■ Job item
Reproduce word for word the lines from the beginning of the entries to the line with "anything else in", both included, but none of the pictures.

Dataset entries
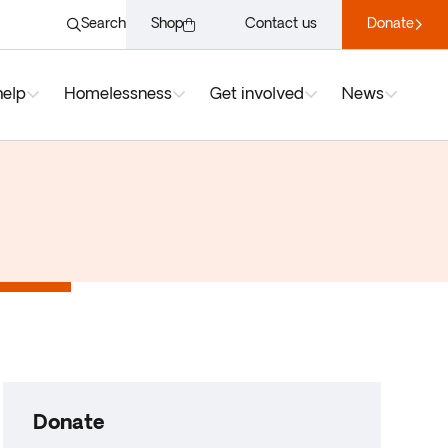
Search
Shop
Contact us
Donate
help
Homelessness
Get involved
News
Donate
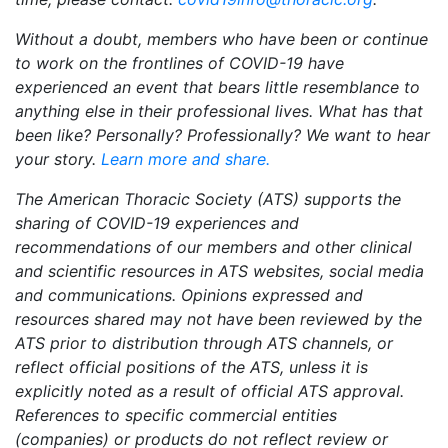
Without a doubt, members who have been or continue
to work on the frontlines of COVID-19 have
experienced an event that bears little resemblance to
anything else in their professional lives. What has that
been like? Personally? Professionally? We want to hear
your story.
Learn more and share.
The American Thoracic Society (ATS) supports the
sharing of COVID-19 experiences and
recommendations of our members and other clinical
and scientific resources in ATS websites, social media
and communications. Opinions expressed and
resources shared may not have been reviewed by the
ATS prior to distribution through ATS channels, or
reflect official positions of the ATS, unless it is
explicitly noted as a result of official ATS approval.
References to specific commercial entities
(companies) or products do not reflect review or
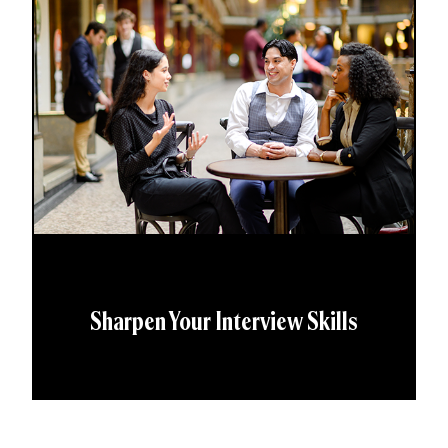
Sharpen Your Interview Skills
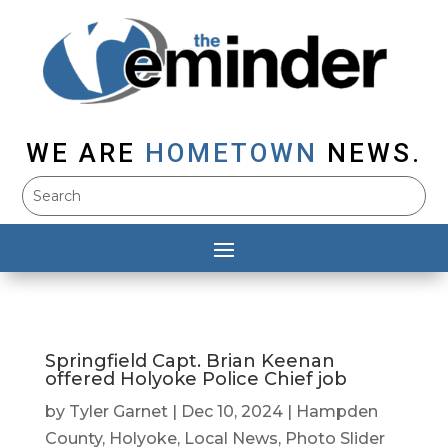
WE ARE
HOMETOWN
NEWS.
Springfield Capt. Brian Keenan
offered Holyoke Police Chief job
by
Tyler Garnet
|
Dec 10, 2024
|
Hampden
County
,
Holyoke
,
Local News
,
Photo Slider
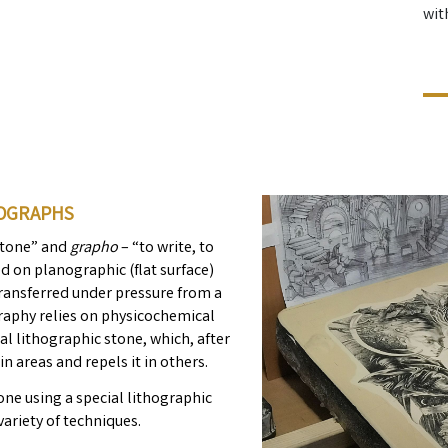
wit
HOGRAPHS
stone” and
grapho
– “to write, to
d on planographic (flat surface)
s transferred under pressure from a
graphy relies on physicochemical
ial lithographic stone, which, after
in areas and repels it in others.
one using a special lithographic
variety of techniques.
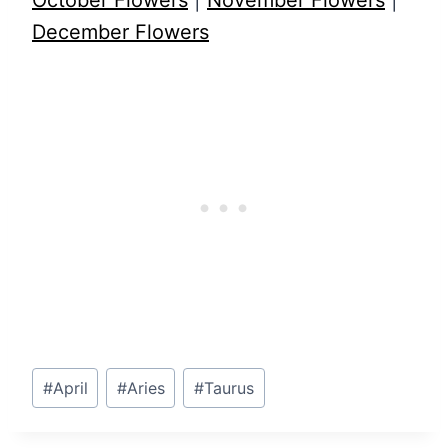
October Flowers
|
November Flowers
|
December Flowers
Post
#
April
#
Aries
#
Taurus
Tags:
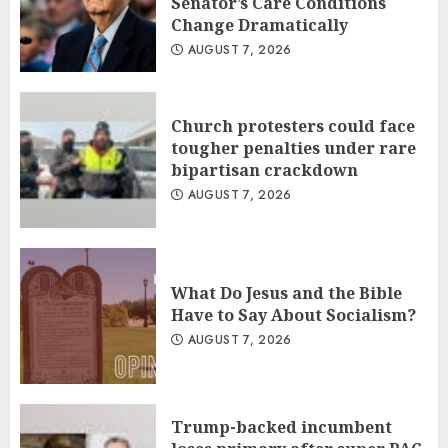
Senator’s Care Conditions
Change Dramatically
AUGUST 7, 2026
Church protesters could face
tougher penalties under rare
bipartisan crackdown
AUGUST 7, 2026
What Do Jesus and the Bible
Have to Say About Socialism?
AUGUST 7, 2026
Trump-backed incumbent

■ Reply to the exercise
Search
Shop
Contact us
Donate
help
Homelessness
Get involved
News
Donate
Without a doubt, members who have been or continue
to work on the frontlines of COVID-19 have
experienced an event that bears little resemblance to
anything else in their professional lives. What has that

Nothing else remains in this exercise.